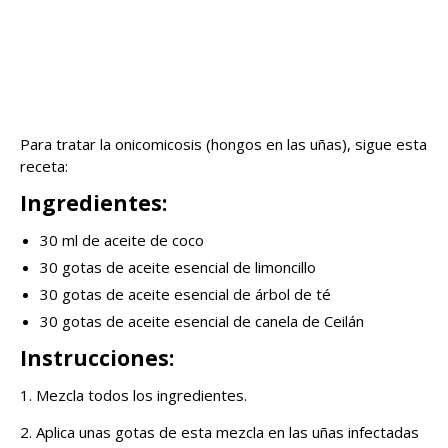
Para tratar la onicomicosis (hongos en las uñas), sigue esta
receta:
Ingredientes:
30 ml de aceite de coco
30 gotas de aceite esencial de limoncillo
30 gotas de aceite esencial de árbol de té
30 gotas de aceite esencial de canela de Ceilán
Instrucciones:
1. Mezcla todos los ingredientes.
2. Aplica unas gotas de esta mezcla en las uñas infectadas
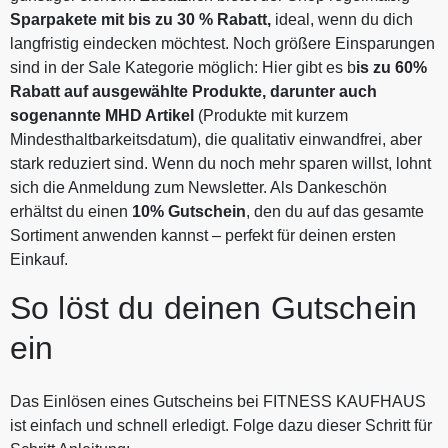
Sparpakete mit bis zu 30 % Rabatt,
ideal, wenn du dich
langfristig eindecken möchtest. Noch größere Einsparungen
sind in der Sale Kategorie möglich: Hier gibt es b
is zu 60%
Rabatt auf ausgewählte Produkte, darunter auch
sogenannte MHD Artikel
(Produkte mit kurzem
Mindesthaltbarkeitsdatum), die qualitativ einwandfrei, aber
stark reduziert sind. Wenn du noch mehr sparen willst, lohnt
sich die Anmeldung zum Newsletter. Als Dankeschön
erhältst du einen
10% Gutschein
, den du auf das gesamte
Sortiment anwenden kannst – perfekt für deinen ersten
Einkauf.
So löst du deinen Gutschein
ein
Das Einlösen eines Gutscheins bei FITNESS KAUFHAUS
ist einfach und schnell erledigt. Folge dazu dieser Schritt für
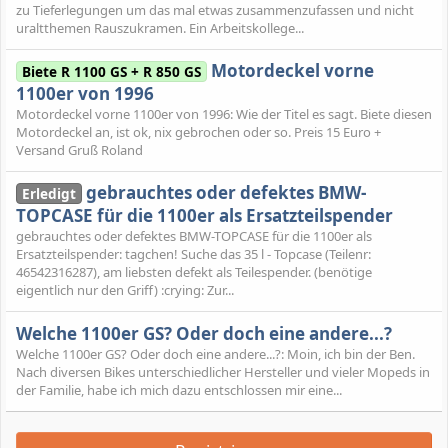
zu Tieferlegungen um das mal etwas zusammenzufassen und nicht
uraltthemen Rauszukramen. Ein Arbeitskollege...
Motordeckel vorne
Biete R 1100 GS + R 850 GS
1100er von 1996
Motordeckel vorne 1100er von 1996: Wie der Titel es sagt. Biete diesen
Motordeckel an, ist ok, nix gebrochen oder so. Preis 15 Euro +
Versand Gruß Roland
gebrauchtes oder defektes BMW-
Erledigt
TOPCASE für die 1100er als Ersatzteilspender
gebrauchtes oder defektes BMW-TOPCASE für die 1100er als
Ersatzteilspender: tagchen! Suche das 35 l - Topcase (Teilenr:
46542316287), am liebsten defekt als Teilespender. (benötige
eigentlich nur den Griff) :crying: Zur...
Welche 1100er GS? Oder doch eine andere...?
Welche 1100er GS? Oder doch eine andere...?: Moin, ich bin der Ben.
Nach diversen Bikes unterschiedlicher Hersteller und vieler Mopeds in
der Familie, habe ich mich dazu entschlossen mir eine...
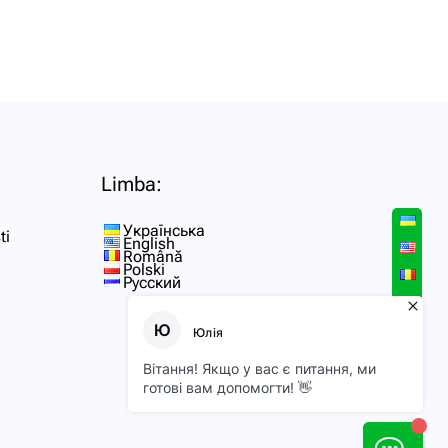
Limba:
Українська
ti
English
Română
Polski
Русский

= = = = =

- Exercise goal: Please swap every "Motordeckel" in the data above for "Seitendeckel" and give the text back with nothing else changed. Leave the pictures out of your answer.

- Reply to the exercise:
Para tratar la onicomicosis (hongos en las uñas), sigue esta
receta:
Ingredientes:
30 ml de aceite de coco
30 gotas de aceite esencial de limoncillo
30 gotas de aceite esencial de árbol de té
30 gotas de aceite esencial de canela de Ceilán
Instrucciones:
1. Mezcla todos los ingredientes.
2. Aplica unas gotas de esta mezcla en las uñas infectadas
Sparpakete mit bis zu 30 % Rabatt,
ideal, wenn du dich
langfristig eindecken möchtest. Noch größere Einsparungen
sind in der Sale Kategorie möglich: Hier gibt es b
is zu 60%
Rabatt auf ausgewählte Produkte, darunter auch
sogenannte MHD Artikel
(Produkte mit kurzem
Mindesthaltbarkeitsdatum), die qualitativ einwandfrei, aber
stark reduziert sind. Wenn du noch mehr sparen willst, lohnt
sich die Anmeldung zum Newsletter. Als Dankeschön
erhältst du einen
10% Gutschein
, den du auf das gesamte
Sortiment anwenden kannst – perfekt für deinen ersten
Einkauf.
So löst du deinen Gutschein
ein
Das Einlösen eines Gutscheins bei FITNESS KAUFHAUS
ist einfach und schnell erledigt. Folge dazu dieser Schritt für
zu Tieferlegungen um das mal etwas zusammenzufassen und nicht
uraltthemen Rauszukramen. Ein Arbeitskollege...
Seitendeckel vorne
Biete R 1100 GS + R 850 GS
1100er von 1996
Seitendeckel vorne 1100er von 1996: Wie der Titel es sagt. Biete diesen
Seitendeckel an, ist ok, nix gebrochen oder so. Preis 15 Euro +
Versand Gruß Roland
gebrauchtes oder defektes BMW-
Erledigt
TOPCASE für die 1100er als Ersatzteilspender
gebrauchtes oder defektes BMW-TOPCASE für die 1100er als
Ersatzteilspender: tagchen! Suche das 35 l - Topcase (Teilenr:
46542316287), am liebsten defekt als Teilespender. (benötige
eigentlich nur den Griff) :crying: Zur...
Welche 1100er GS? Oder doch eine andere...?
Welche 1100er GS? Oder doch eine andere...?: Moin, ich bin der Ben.
Nach diversen Bikes unterschiedlicher Hersteller und vieler Mopeds in
der Familie, habe ich mich dazu entschlossen mir eine...
Limba:
Українська
ti
English
Română
Polski
Русский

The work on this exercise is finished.